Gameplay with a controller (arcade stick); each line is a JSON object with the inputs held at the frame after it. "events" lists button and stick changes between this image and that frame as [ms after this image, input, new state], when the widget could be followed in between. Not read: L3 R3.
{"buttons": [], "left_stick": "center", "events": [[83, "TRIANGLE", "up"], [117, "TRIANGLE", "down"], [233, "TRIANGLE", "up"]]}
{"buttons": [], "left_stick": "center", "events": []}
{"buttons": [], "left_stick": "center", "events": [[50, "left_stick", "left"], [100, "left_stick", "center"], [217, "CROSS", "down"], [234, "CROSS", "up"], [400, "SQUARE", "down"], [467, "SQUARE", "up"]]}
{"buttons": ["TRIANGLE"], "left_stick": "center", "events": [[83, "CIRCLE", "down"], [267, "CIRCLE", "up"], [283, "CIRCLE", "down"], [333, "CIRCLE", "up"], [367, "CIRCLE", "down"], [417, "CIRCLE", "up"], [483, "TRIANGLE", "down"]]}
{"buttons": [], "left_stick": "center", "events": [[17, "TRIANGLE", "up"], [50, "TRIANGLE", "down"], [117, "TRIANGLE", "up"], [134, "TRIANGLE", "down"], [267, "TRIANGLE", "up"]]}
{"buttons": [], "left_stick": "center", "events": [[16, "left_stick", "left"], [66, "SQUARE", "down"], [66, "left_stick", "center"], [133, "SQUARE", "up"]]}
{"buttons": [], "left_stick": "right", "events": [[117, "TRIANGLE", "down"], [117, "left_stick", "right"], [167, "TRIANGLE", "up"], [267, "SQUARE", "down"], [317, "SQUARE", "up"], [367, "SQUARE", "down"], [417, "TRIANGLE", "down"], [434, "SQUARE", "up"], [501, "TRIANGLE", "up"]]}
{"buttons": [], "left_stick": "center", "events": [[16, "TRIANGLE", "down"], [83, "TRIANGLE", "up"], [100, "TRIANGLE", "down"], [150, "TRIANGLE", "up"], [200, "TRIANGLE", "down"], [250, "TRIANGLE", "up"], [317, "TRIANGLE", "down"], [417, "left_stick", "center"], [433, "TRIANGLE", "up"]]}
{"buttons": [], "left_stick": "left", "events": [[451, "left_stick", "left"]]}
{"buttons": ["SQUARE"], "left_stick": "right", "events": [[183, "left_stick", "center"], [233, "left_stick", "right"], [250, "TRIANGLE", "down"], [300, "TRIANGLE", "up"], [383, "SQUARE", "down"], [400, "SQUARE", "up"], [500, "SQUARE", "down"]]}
###
**GOAL OF THE EXERCISE**
Tally, across the records, each line that contains the word "right", and answer with nothing except the count.

**ANSWER BOX**
2